Task item —
Pull out each line below that contains the word "right". Case counts.

Records for this exercise —
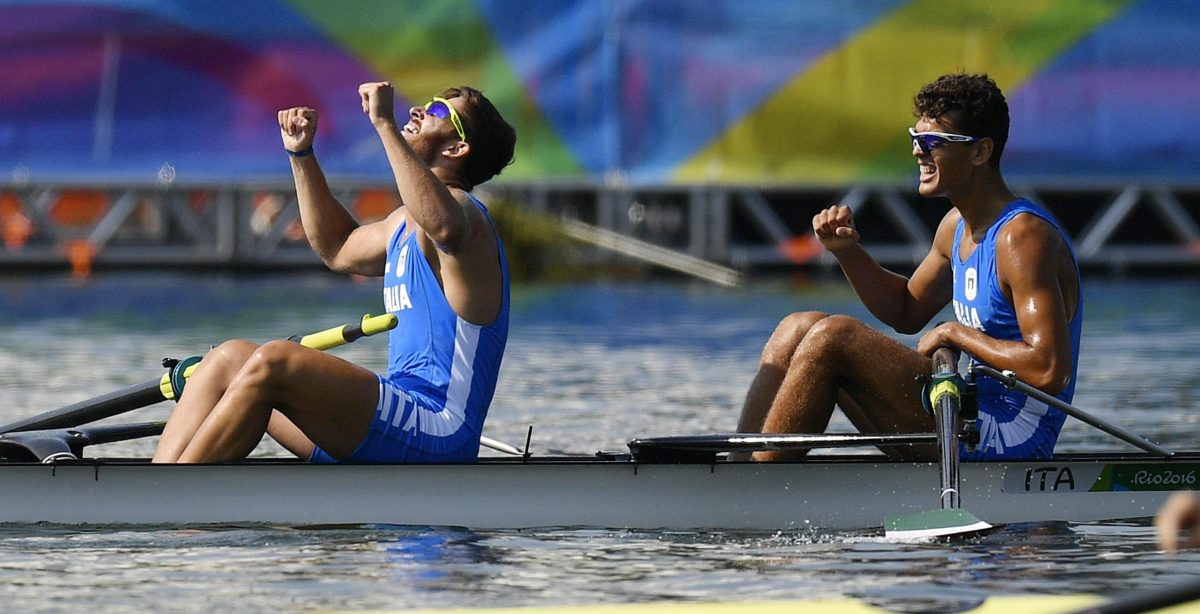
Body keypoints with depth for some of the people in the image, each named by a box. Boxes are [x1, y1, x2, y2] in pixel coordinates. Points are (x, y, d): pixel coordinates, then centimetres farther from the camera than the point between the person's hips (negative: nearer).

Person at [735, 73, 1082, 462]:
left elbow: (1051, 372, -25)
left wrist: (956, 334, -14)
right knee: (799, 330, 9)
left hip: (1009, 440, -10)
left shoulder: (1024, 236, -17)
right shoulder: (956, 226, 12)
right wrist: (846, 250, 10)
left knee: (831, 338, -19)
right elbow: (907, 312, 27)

Finished exercise —
right knee: (799, 330, 9)
right shoulder: (956, 226, 12)
right wrist: (846, 250, 10)
right elbow: (907, 312, 27)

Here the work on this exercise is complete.